За несколько полетов за океан она в некотором смысле пополнила свои знания и даже эрудицию. Если кто-то в разговоре с ней ставил в пример человека, знавшего «целых 3 языка», она тут же ненавязчиво, как бы между прочим, говорила: «Я встречалась в Нью-Йорке с человеком, знавшим 69 языков. Его звали Джордж Шмидт. Выходец из двуязычной семьи, отец — эльзасец, мать — француженка, работал терминологом секретариата ООН и в 1969 году стал победителем конкурса на лучшее знание русского языка среди сотрудников ООН. Так этот Шмидт считал, что ему далеко до человека времен Екатерины Второй, читавшего „Отче наш“ более чем на ста языках».

Если слышала из уст собеседника не вполне грамотную речь, приводила в пример образцы эпистолярного жанра в устах старых русских эмигрантов, с которыми общалась в Сан-Франциско: «Они изъясняются по-русски примерно так: „Я не имею двоих зубов из низшей челюсти“, „Приезжай ко мне на ланч в половину после двенадцати“, „Он высматривает прекрасно и вызывает в женском поле неотразимый эффект“, „Хероватая закуска во внимание русского вкуса“. В одном из похоронных отчетов я прочла: „Они выехали на кладбище, сопутствуемые нога в ногу ненастной погодой, но, поглощенные печальными чувствами, были равнодушны до дождя и ветру“».

Когда заходил разговор о качествах успешного политика, она вспоминала Бенджамина Франклина, великого американского ученого и государственного деятеля, основавшего в Америке первый журнал, в доме которого в Филадельфии она побывала во время гастролей в США в 1972 году. Ее тогда необычайно заинтересовали его тринадцать принципов о «повседневной добродетели», вошедших в обиход ряда выдающихся личностей и большинства американских президентов. Это сдержанность, молчаливость, порядок, решительность, деятельность, откровенность, бережливость, умеренность, справедливость, чистоплотность, спокойствие, целомудрие, скромность. Она считала, что и любому человеку сегодня эти принципы помогут стать мудрым.

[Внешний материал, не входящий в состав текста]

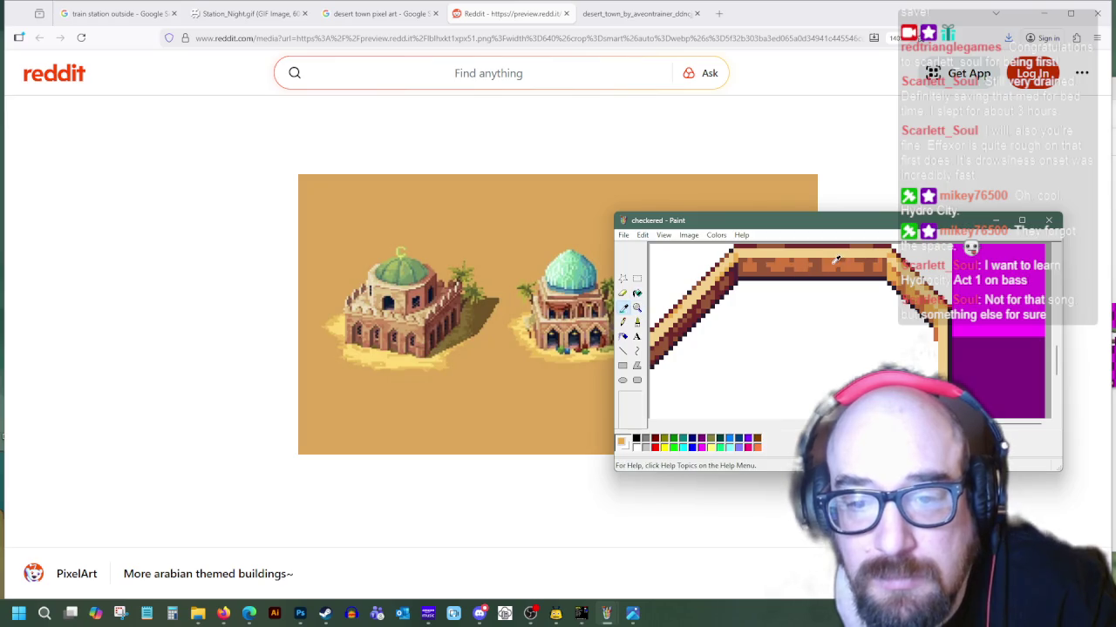
scroll(872, 270, "up", 2)
scroll(906, 283, "up", 2)
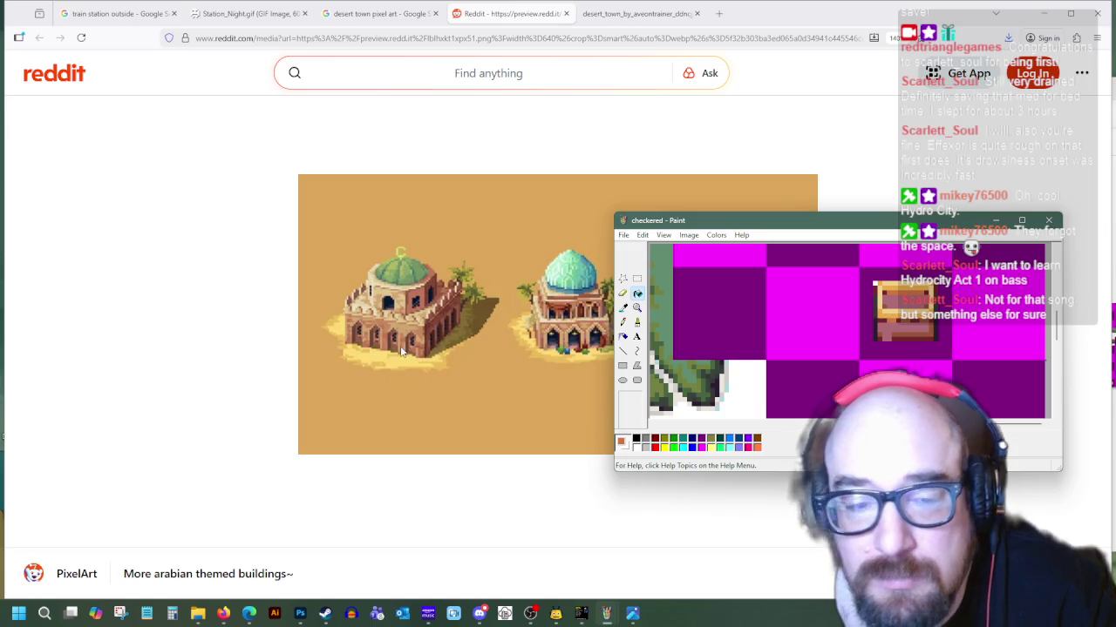
left_click(623, 322)
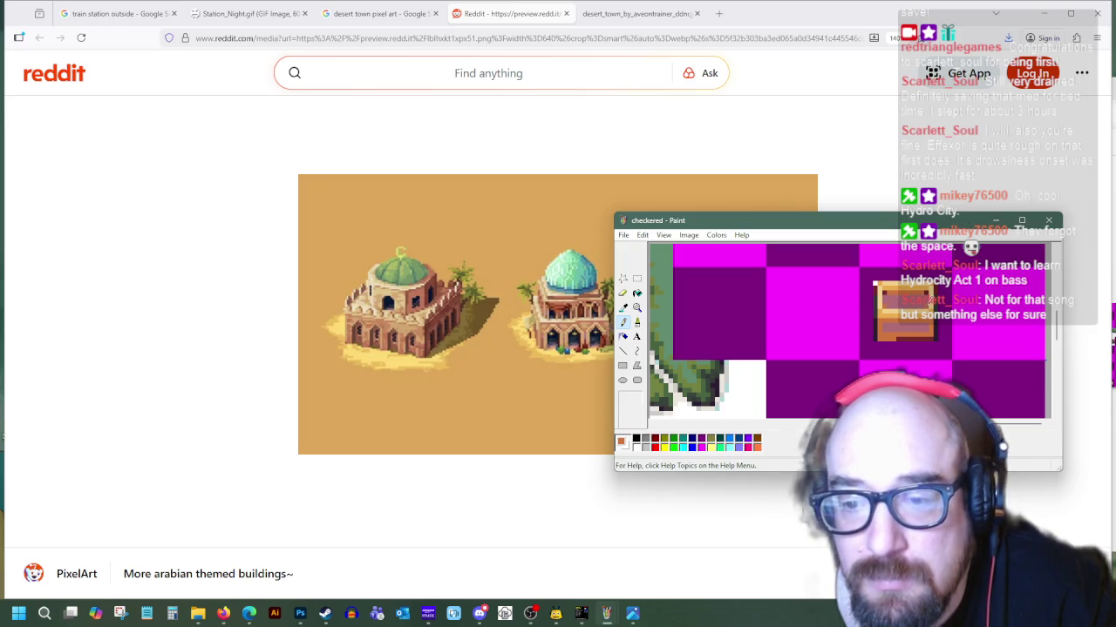
Pencil sampled-colour pixels onto the crate's top, then move the Paint window lower
left_click(636, 292)
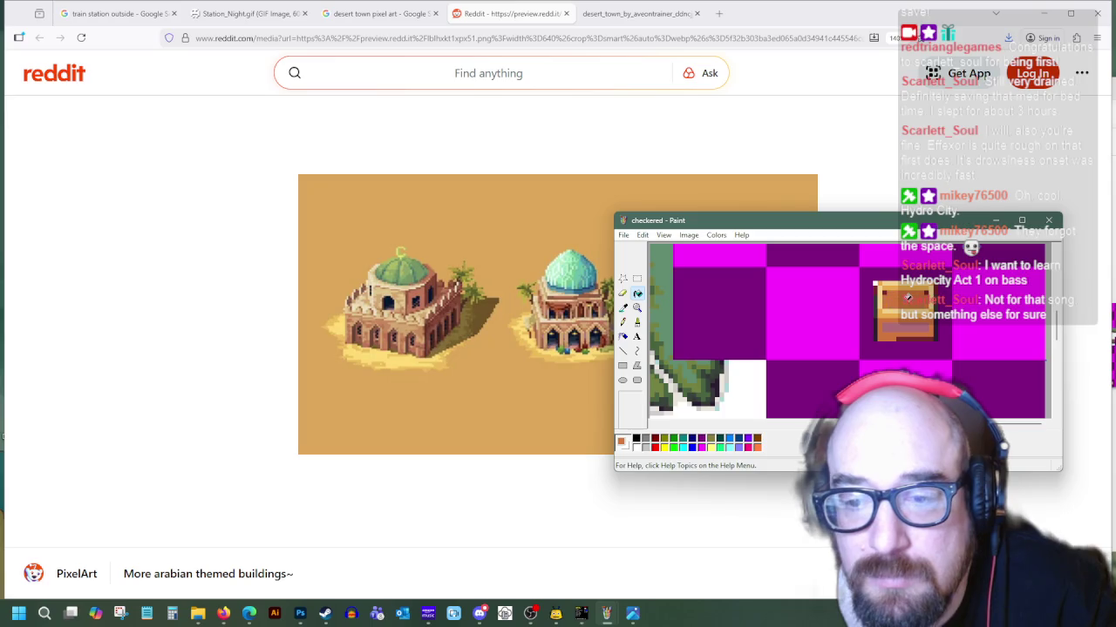
scroll(906, 298, "down", 3)
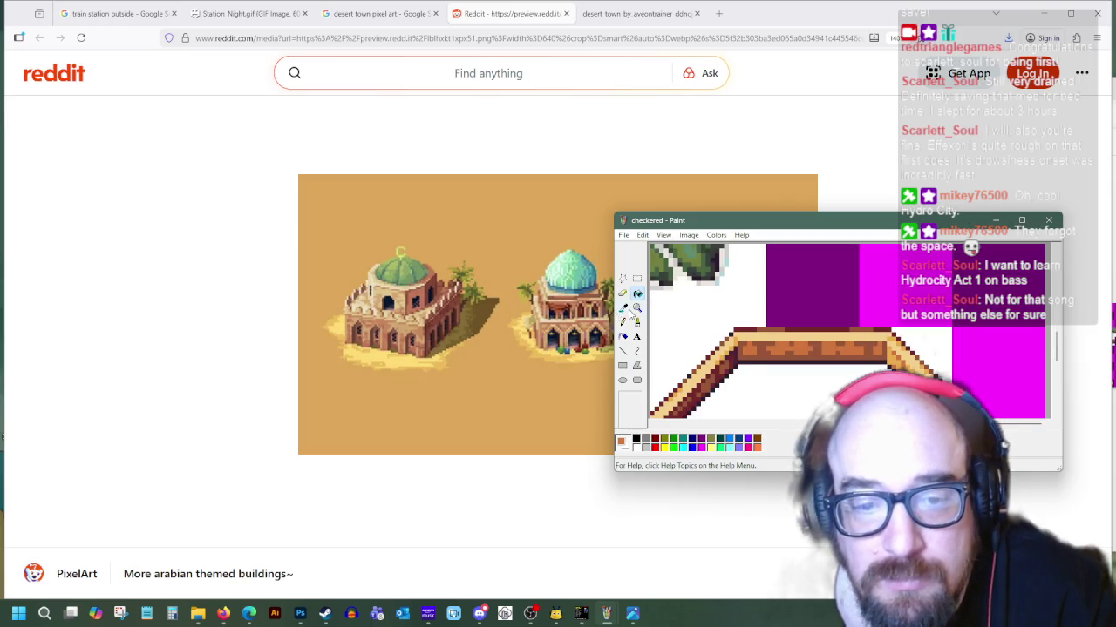
scroll(841, 352, "up", 3)
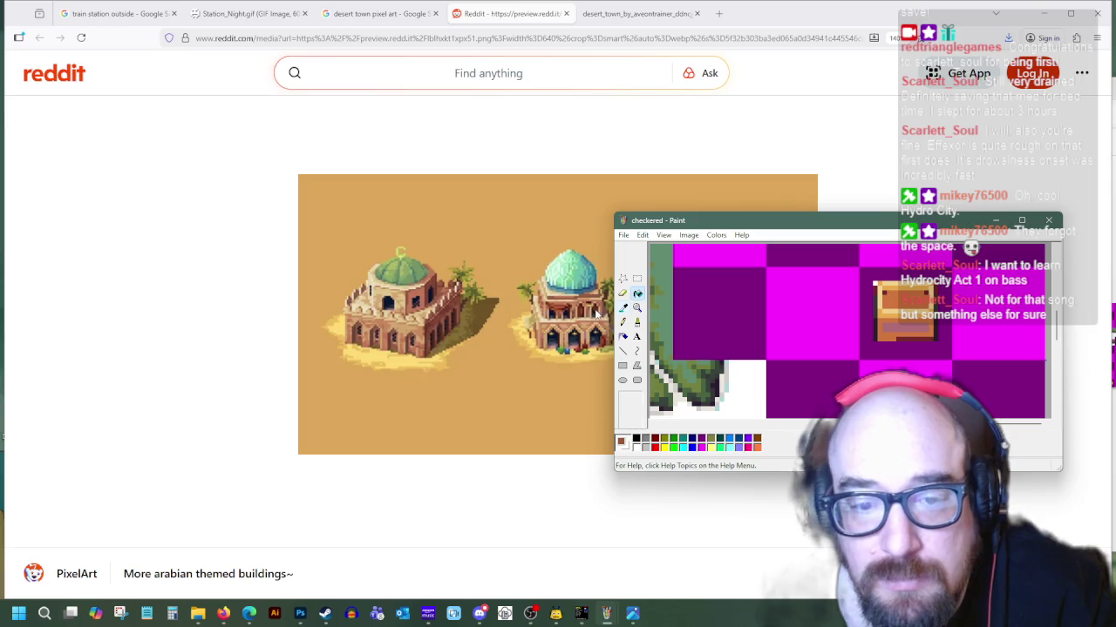
left_click(623, 323)
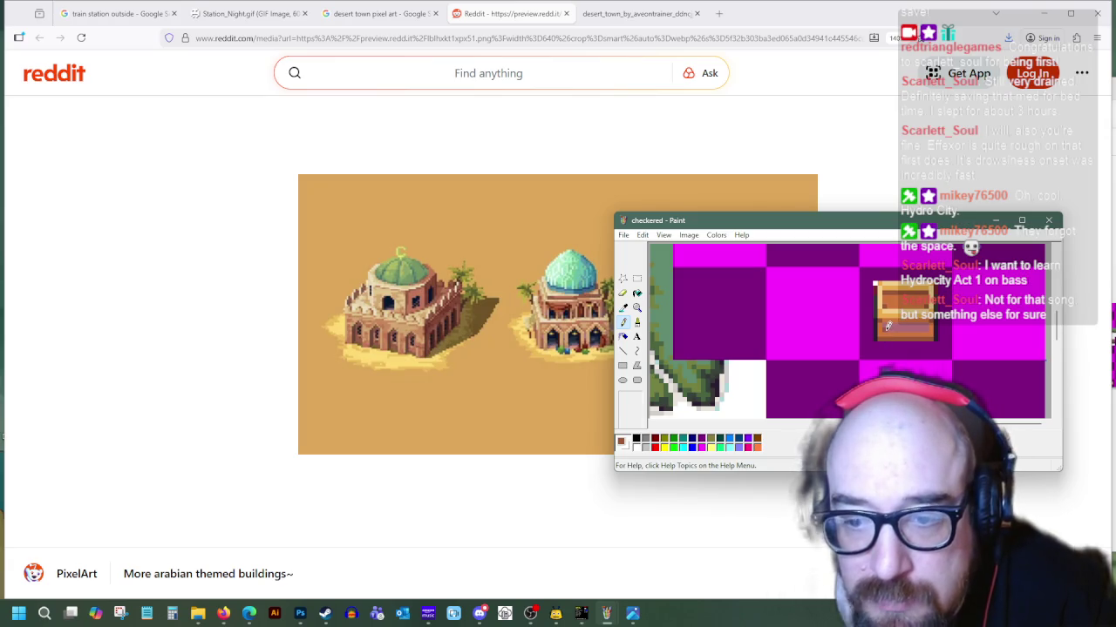
mouse_move(737, 224)
left_mouse_down()
mouse_move(771, 445)
mouse_move(745, 333)
mouse_move(768, 259)
left_mouse_up()
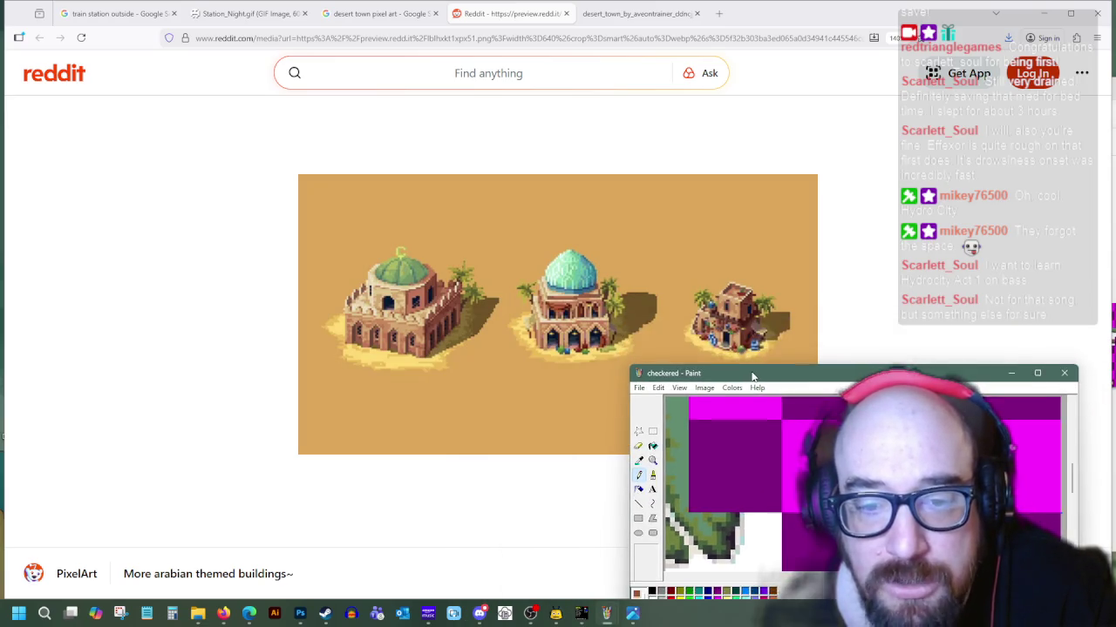
Return the Paint window to the right and sample a colour from the crate
left_click_drag(662, 356, 541, 393)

Она прекрасно помнила и представления балетной труппы театра Джорджа Баланчина, неподалеку от Линкольн-центра, и «Вестсайдскую историю» в театре на Бродвее, и полотна Эль Греко Метрополитен-музея, и, о чем всегда с удовольствием вспоминала, рассказы «величайшего из величайших» импресарио Соломона Юрока, встречавшегося с элитой мировой культуры целого века. Когда я ее спрашивал или расспрашивал об Америке, она в первую очередь вспоминала Юрока. Он был для нее непререкаемым авторитетом («Сначала Всевышний, потом Папа Римский, потом Юрок», — шутила она однажды).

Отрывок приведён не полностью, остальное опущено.